A group selected from
The group may be selected from one or two C _1-4 alkyl groups or carboxy groups:
R ^C6 is H;
Or when X and Y are N, R ^C5 and R ^C6 (wherein Z is CRC ⁶ ) together with the carbon atom to which they are attached.

It may form a condensed C ₆ aromatic ring selected from the group consisting of)
Is]
A pharmaceutical composition comprising a compound of the formula: and a pharmaceutically acceptable carrier or diluent. A is

The composition of claim 12, wherein 14. A composition according to claim 12 or claim 13 wherein ^RAC is methyl. 15. A composition according to any one of claims 12 to 14, wherein R ^A2 and R ^A6 are selected from H and OR ^O. The composition according to any one of claims 12 to 15, wherein R ^A4 is OR 2 ^O. B is

The composition according to any one of claims 12 to 16, which is selected from the group consisting of: B is:

(Wherein, ^{R N} is H) is not a composition according to any one of claims 12 to 17. The composition according to any one of claims 12 to 18, wherein at least two of X, Y and Z are N. 20. A composition according to claim 19, wherein X, Y and Z are all N. 21. A composition according to any one of claims 12 to 20, wherein R ^C3 is selected from morpholino, thiomorpholino, piperazinyl, piperazinyl, homopiperazinyl and pyrrolidinyl.
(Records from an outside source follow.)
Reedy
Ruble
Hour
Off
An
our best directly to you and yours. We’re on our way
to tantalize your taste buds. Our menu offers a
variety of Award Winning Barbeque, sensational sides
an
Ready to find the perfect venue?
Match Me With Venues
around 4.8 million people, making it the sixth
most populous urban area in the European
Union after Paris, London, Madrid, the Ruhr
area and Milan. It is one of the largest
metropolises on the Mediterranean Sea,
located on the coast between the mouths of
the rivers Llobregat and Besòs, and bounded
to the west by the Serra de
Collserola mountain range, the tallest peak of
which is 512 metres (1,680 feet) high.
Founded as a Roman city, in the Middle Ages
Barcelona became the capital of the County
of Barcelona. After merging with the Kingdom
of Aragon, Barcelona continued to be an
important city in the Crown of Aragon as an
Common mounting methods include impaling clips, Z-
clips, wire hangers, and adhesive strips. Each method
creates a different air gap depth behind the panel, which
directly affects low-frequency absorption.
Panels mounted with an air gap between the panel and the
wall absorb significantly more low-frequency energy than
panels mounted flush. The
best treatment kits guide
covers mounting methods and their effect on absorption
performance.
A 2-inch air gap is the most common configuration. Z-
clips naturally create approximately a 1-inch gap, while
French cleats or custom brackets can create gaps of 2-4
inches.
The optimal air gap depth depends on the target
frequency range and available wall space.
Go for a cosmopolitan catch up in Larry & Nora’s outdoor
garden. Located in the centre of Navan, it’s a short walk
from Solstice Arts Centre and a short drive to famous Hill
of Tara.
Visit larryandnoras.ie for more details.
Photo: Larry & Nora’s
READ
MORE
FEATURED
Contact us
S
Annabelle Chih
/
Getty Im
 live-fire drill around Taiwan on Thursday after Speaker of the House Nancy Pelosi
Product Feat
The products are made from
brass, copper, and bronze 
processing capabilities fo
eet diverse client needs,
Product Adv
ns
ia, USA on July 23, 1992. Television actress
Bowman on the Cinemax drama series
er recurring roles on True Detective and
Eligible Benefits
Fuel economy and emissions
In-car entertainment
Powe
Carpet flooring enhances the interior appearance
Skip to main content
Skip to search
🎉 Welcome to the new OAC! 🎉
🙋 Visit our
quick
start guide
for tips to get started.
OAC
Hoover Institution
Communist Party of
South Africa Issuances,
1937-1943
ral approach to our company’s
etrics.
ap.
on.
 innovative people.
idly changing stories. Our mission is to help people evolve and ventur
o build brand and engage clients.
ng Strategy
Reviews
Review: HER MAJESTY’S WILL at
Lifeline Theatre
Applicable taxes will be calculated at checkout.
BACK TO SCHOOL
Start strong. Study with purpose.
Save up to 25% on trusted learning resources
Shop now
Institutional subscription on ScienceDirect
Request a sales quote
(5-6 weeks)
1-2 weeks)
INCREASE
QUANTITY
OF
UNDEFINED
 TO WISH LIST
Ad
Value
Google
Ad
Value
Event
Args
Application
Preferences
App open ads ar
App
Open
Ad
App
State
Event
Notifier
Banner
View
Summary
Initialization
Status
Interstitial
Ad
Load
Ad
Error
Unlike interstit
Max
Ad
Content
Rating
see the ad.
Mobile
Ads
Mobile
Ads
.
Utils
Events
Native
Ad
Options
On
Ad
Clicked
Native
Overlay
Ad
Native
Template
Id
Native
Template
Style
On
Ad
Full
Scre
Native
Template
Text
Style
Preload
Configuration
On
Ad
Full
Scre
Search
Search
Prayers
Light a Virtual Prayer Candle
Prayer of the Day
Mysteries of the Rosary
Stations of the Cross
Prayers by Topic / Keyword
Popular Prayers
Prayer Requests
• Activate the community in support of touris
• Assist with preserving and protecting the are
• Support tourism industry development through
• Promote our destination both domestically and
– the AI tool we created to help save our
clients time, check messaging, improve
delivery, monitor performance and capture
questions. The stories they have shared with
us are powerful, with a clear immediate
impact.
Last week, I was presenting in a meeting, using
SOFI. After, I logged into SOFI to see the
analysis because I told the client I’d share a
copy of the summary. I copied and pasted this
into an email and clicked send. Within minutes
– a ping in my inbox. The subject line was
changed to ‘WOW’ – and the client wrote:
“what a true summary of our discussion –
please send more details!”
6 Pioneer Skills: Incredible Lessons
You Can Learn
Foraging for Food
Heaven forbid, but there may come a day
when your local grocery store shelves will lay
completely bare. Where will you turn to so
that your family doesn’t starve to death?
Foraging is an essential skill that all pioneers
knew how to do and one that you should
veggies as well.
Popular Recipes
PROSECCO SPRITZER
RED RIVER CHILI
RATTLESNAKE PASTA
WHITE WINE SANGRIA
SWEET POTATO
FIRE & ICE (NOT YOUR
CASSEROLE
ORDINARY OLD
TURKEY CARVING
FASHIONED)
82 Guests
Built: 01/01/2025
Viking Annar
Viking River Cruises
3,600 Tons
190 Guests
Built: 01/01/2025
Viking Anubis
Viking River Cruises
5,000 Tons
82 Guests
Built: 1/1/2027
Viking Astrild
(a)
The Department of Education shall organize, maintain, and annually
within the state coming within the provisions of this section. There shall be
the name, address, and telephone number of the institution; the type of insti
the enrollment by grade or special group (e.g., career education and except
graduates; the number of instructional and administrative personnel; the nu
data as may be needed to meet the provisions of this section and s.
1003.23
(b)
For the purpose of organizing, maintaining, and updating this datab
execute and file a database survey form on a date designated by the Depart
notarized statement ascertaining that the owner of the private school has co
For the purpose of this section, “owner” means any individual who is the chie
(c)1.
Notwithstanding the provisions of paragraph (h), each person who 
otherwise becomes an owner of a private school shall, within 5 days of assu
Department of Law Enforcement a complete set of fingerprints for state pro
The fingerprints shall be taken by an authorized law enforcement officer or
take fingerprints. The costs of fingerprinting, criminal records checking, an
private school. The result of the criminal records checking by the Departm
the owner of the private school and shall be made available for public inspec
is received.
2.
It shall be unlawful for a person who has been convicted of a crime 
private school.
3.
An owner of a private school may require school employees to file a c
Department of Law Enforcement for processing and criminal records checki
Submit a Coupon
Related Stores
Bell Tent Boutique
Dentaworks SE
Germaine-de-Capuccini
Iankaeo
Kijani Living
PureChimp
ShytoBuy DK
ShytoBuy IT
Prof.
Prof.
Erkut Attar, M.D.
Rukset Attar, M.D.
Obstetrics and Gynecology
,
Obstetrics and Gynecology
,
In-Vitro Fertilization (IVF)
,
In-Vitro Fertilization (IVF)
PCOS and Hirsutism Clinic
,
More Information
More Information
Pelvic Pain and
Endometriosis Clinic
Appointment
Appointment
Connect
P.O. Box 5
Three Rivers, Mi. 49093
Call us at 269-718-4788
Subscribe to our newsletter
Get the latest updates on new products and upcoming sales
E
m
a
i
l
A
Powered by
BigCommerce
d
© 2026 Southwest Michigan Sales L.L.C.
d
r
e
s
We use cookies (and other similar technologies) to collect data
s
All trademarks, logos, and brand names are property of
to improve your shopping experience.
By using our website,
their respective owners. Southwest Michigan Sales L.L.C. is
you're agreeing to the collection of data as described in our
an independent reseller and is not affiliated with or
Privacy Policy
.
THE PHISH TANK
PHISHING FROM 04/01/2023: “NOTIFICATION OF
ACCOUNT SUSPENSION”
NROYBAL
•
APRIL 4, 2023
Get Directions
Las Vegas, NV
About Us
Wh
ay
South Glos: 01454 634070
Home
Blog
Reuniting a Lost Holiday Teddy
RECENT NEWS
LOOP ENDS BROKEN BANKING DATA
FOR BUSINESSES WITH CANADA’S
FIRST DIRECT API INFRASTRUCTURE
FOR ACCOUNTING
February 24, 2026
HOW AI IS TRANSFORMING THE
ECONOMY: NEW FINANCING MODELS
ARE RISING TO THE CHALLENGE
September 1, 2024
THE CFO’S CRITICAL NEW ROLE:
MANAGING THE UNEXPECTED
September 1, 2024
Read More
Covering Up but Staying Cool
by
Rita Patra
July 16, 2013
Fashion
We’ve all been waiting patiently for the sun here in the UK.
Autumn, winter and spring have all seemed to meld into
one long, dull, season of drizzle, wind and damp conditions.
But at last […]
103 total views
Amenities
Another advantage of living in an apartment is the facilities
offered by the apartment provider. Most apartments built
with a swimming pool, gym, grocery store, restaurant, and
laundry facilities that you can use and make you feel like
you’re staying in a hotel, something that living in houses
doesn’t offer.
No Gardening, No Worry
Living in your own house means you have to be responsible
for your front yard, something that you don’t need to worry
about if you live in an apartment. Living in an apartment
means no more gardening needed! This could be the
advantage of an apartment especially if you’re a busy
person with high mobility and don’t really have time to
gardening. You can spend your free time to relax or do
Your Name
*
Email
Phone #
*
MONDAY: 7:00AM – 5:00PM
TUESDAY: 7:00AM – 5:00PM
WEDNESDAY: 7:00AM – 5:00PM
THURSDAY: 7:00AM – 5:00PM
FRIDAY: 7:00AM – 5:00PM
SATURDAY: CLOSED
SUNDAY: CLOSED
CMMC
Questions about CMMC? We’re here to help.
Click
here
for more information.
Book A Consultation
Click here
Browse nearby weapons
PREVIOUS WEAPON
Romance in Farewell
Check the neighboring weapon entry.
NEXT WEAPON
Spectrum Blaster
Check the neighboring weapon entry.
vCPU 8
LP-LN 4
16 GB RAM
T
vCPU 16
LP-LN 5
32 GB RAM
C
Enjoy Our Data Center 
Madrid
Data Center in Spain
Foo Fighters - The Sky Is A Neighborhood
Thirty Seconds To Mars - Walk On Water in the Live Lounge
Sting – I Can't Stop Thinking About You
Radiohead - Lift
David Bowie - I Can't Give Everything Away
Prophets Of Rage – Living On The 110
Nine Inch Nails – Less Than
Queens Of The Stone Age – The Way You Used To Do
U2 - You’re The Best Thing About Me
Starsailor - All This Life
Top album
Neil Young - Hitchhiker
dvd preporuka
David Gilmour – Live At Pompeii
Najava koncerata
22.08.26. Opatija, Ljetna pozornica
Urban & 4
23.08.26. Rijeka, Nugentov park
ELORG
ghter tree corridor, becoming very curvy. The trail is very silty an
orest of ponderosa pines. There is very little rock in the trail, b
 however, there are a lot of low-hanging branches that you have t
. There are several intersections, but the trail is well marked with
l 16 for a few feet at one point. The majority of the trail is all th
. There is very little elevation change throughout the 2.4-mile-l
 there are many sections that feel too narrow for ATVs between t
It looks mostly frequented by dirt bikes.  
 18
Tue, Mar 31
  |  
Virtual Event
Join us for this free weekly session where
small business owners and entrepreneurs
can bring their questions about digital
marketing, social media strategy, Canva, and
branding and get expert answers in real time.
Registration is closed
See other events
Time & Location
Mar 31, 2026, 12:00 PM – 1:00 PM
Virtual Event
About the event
The composition according to any one of claims 12 to 21, wherein R ^C5 is morpholino. 23. A compound according to any one of claims 12 to 22 or a pharmaceutically acceptable salt thereof for use in a method of treatment of the human or animal body. 23. Use of a compound according to any one of claims 12 to 22 or a pharmaceutically acceptable salt thereof in the manufacture of a medicament for treating a disease ameliorated by inhibition of mTOR. Diseases improved by inhibition of mTOR are cancer, immunosuppression, immune tolerance, autoimmune disease, inflammation, bone loss, bowel disorder, liver fibrosis, liver necrosis, rheumatoid arthritis, retinopathy, cardiac allograft vascular disorder 25. Use according to claim 24, selected from psoriasis, beta thalassemia and ocular conditions. 23. A compound according to any one of claims 12 to 22 in the manufacture of a medicament for use as an adjunct in cancer therapy or for enhancing tumor cells for treatment with ionizing radiation or a chemotherapeutic agent. Or use of a pharmaceutically acceptable salt thereof.